Oh, Sally Brown to th’ sea she druv me—

Way-ee ’ll spen’ mah money for Sally Brown.

“Oh, Sally Brown, would you b’lieve me—

Way-ee Sally, Sally Brown!

For a ’Badoes nigger she do leave me—

Way-ee ’ll spen’ mah money for Sally Brown.”

And as the echoes of the applause that followed died away I wondered if the buccaneers themselves had sung this ancient chantey. To every sailorman, [[90]]from time immemorial, it has been known, in one version or another. In the spicy isles of the South Seas the Kanakas chant it as they labor. Its tune and words ring through the forest-hemmed lumber-camps of the Northern woods. Many a tired, footsore, struggling musher in far-off Alaska has found new courage and inspiration in the song. In the frigid Antarctic wastes it has aroused the drowsing sea-elephants on desolate isles. And up and down the Antilles the sweating negroes work in unison to the tune as they pull their huge drougher boats or snake the great logs of hardwood timbers from the mountain jungles. Up and down and round the world it has traveled, from pole to pole, and if buccaneer and pirate did not bellow it, then they were no true sailormen.

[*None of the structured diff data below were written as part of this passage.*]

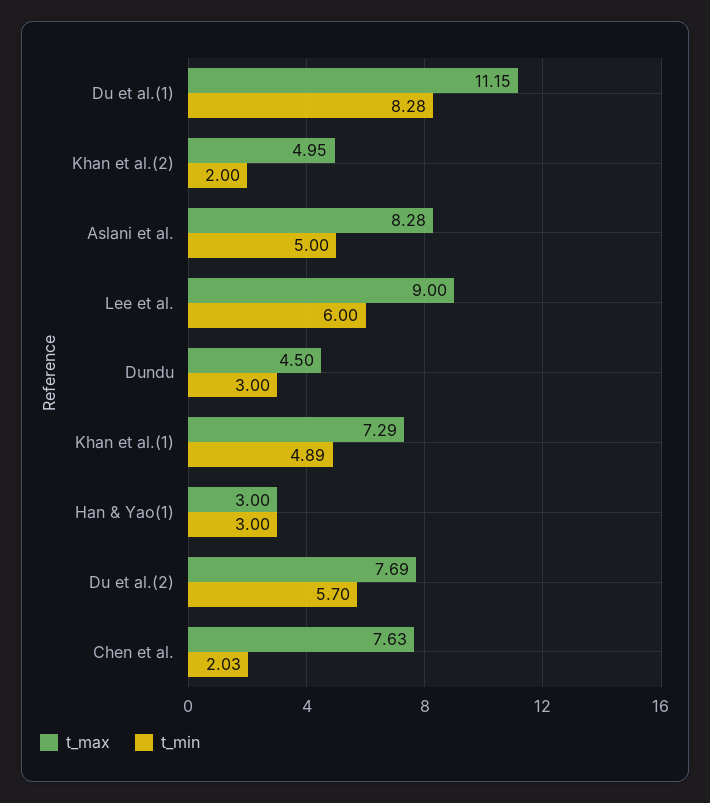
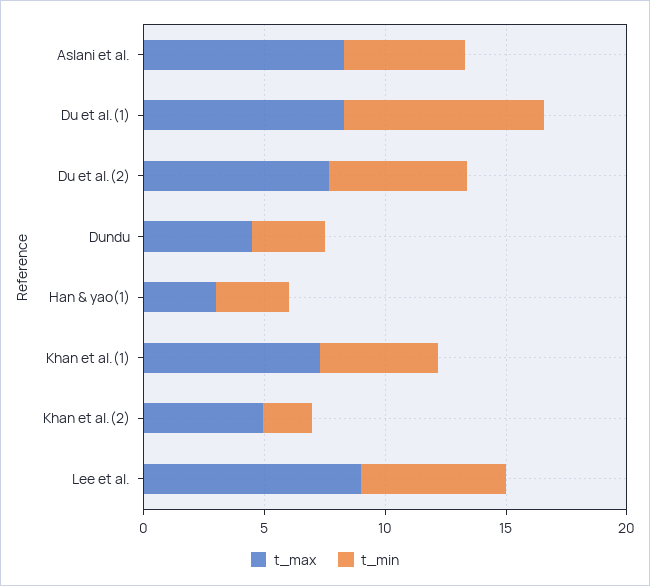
  {
    "t_max": {
-     "Du et al.(1)": 11.15,
+     "Du et al.(1)": 8,
      "Khan et al.(2)": 4.95,
      "Aslani et al.": 8.28,
      "Lee et al.": 9,
      "Dundu": 4.5,
      "Khan et al.(1)": 7.29,
      "Han & Yao(1)": 3,
-     "Du et al.(2)": 7.69,
+     "Du et al.(2)": 7.69
-     "Chen et al.": 7.63
    },
    "t_min": {
      "Du et al.(1)": 8.28,
      "Khan et al.(2)": 2,
      "Aslani et al.": 5,
      "Lee et al.": 6,
      "Dundu": 3,
      "Khan et al.(1)": 4.89,
      "Han & Yao(1)": 3,
-     "Du et al.(2)": 5.7,
+     "Du et al.(2)": 5.7
-     "Chen et al.": 2.03
    }
  }

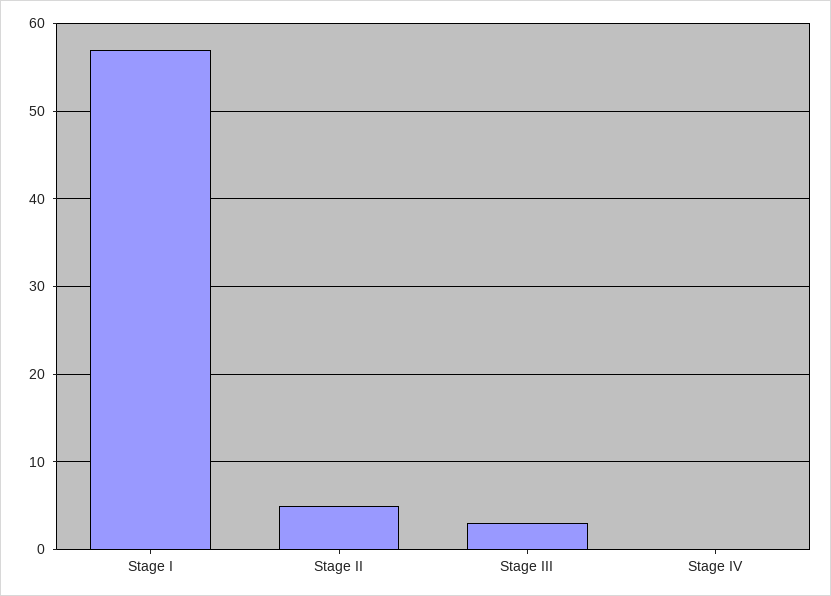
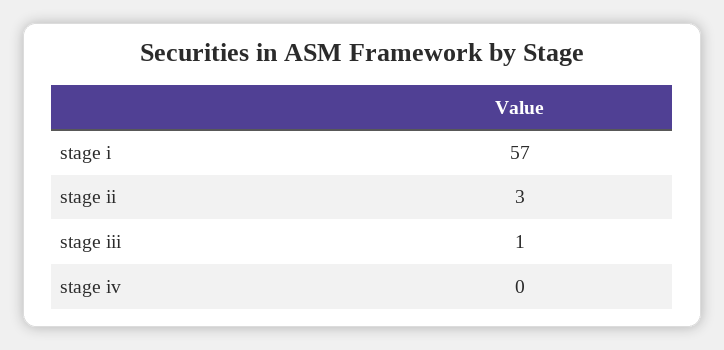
  {
    "Stage I": 57,
-   "Stage II": 5,
+   "Stage II": 3,
-   "Stage III": 3,
+   "Stage III": 1,
    "Stage IV": 0
  }

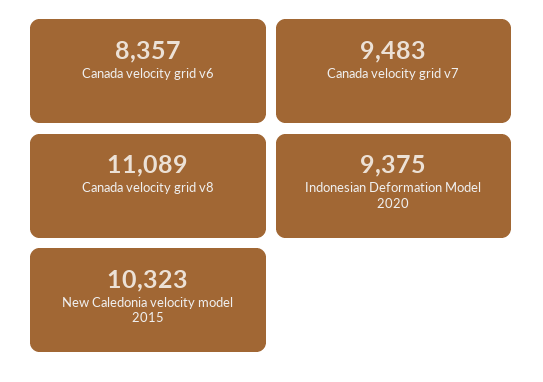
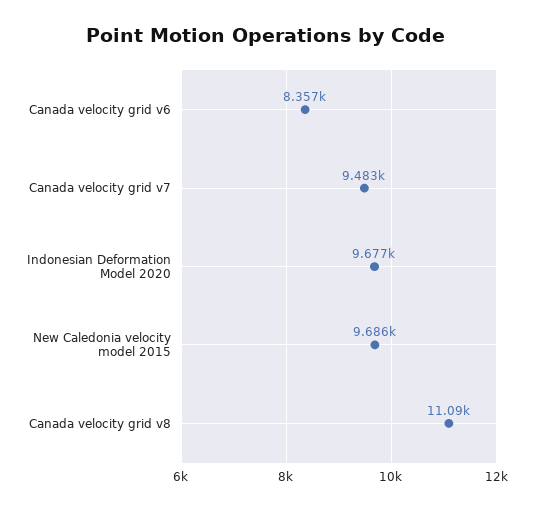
  {
    "Canada velocity grid v6": 8357,
    "Canada velocity grid v7": 9483,
    "Canada velocity grid v8": 11089,
-   "Indonesian Deformation Model 2020": 9375,
+   "Indonesian Deformation Model 2020": 9677,
-   "New Caledonia velocity model 2015": 10323
+   "New Caledonia velocity model 2015": 9686
  }

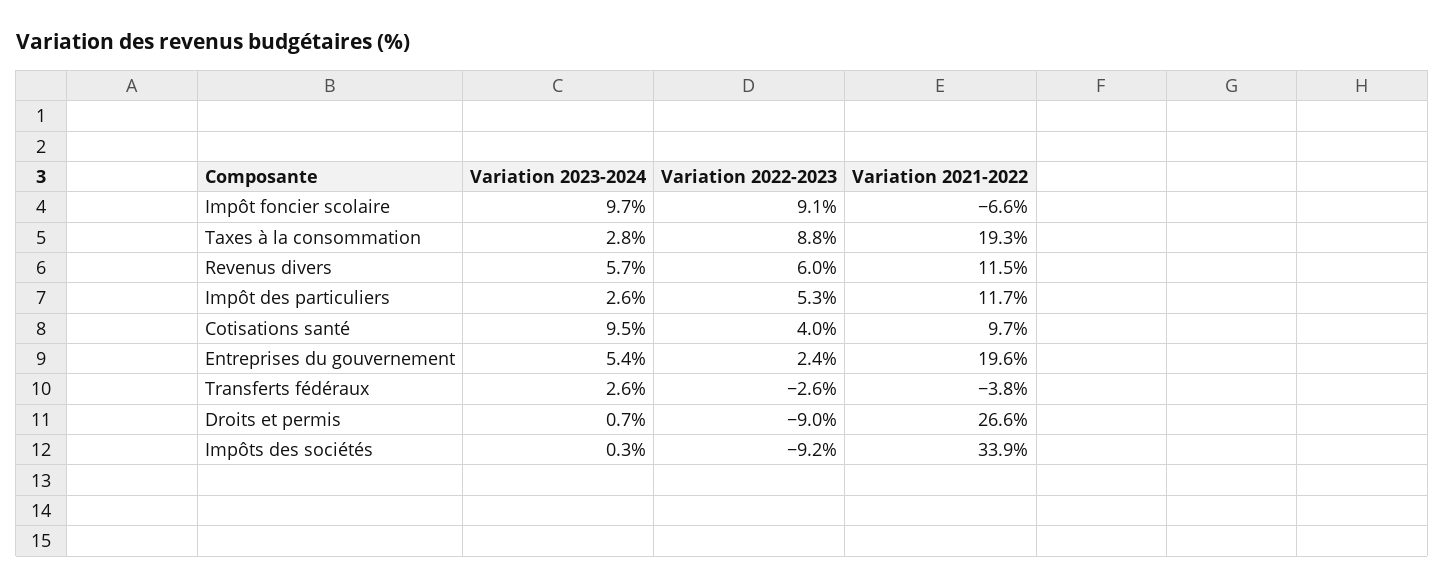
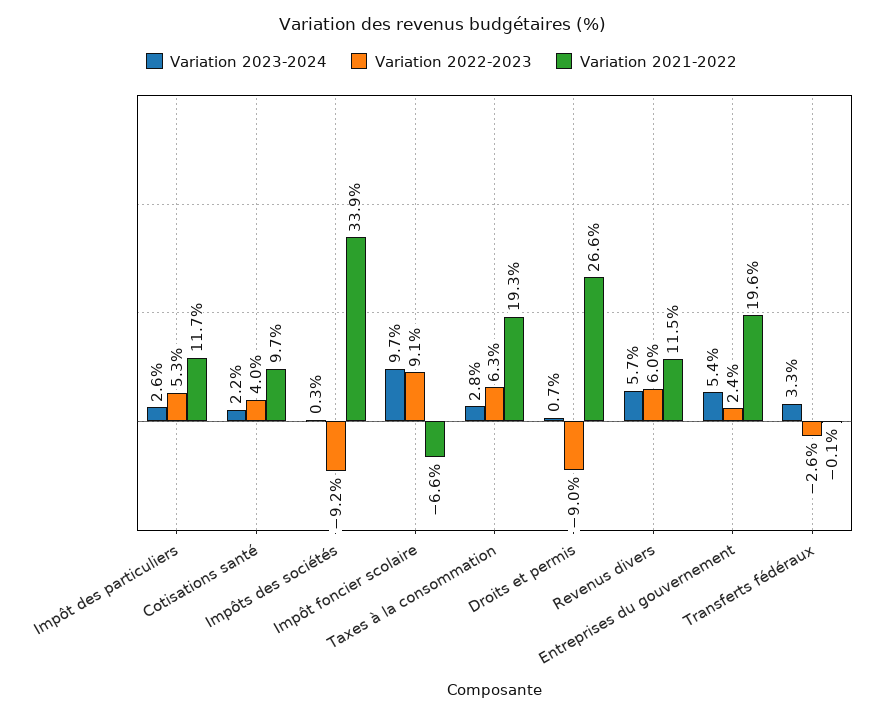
  {
    "Variation 2023-2024": {
      "Impôt foncier scolaire": 9.7,
      "Taxes à la consommation": 2.8,
      "Revenus divers": 5.7,
      "Impôt des particuliers": 2.6,
-     "Cotisations santé": 9.5,
+     "Cotisations santé": 2.2,
      "Entreprises du gouvernement": 5.4,
-     "Transferts fédéraux": 2.6,
+     "Transferts fédéraux": 3.3,
      "Droits et permis": 0.7,
      "Impôts des sociétés": 0.3
    },
    "Variation 2022-2023": {
      "Impôt foncier scolaire": 9.1,
-     "Taxes à la consommation": 8.8,
+     "Taxes à la consommation": 6.3,
      "Revenus divers": 6,
      "Impôt des particuliers": 5.3,
      "Cotisations santé": 4,
      "Entreprises du gouvernement": 2.4,
      "Transferts fédéraux": -2.6,
      "Droits et permis": -9,
      "Impôts des sociétés": -9.2
    },
    "Variation 2021-2022": {
      "Impôt foncier scolaire": -6.6,
      "Taxes à la consommation": 19.3,
      "Revenus divers": 11.5,
      "Impôt des particuliers": 11.7,
      "Cotisations santé": 9.7,
      "Entreprises du gouvernement": 19.6,
-     "Transferts fédéraux": -3.8,
+     "Transferts fédéraux": -0.1,
      "Droits et permis": 26.6,
      "Impôts des sociétés": 33.9
    }
  }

But now another voice is singing—not Sam’s this time, but a higher if no less mellow voice which I recognize as Joe’s. And though the air is familiar, the words with which the West Indians have fitted it are astounding, for, according to my cook’s version, “John Brown’s donkey had a red Morocco tail”! With all the seriousness of a great artist Joseph sings his ridiculous ditty to the end, to be rewarded with deafening applause but no laughter, for the West Indian can see nothing comical in a red Morocco tail on John Brown’s donkey; he [[91]]believes firmly that donkeys of the United States do possess such colorful caudal appendages, for does the verse not say so? To his mind, anything is possible in “New York,” as the West Indian invariably calls the States.

This belief of the West Indian negroes that New York and the United States are synonymous is very amusing. Even Joe, who was far above his fellows, in education and intelligence, seriously confided to me on one occasion that he had seen New York. Expressing surprise at this revelation, I asked for further particulars, and was told that when he was serving as cook on a schooner bound for Matamoros, Mexico, the mate had pointed out a low-lying coast-line and had told Joe it was New York. My explanations were absolutely futile. To Joe, New York embodied all of our country. With his own eyes he had gazed upon the promised land, and to his dying day—unless by some chance he visits the States—he will boast to his less fortunate fellows that he has seen New York.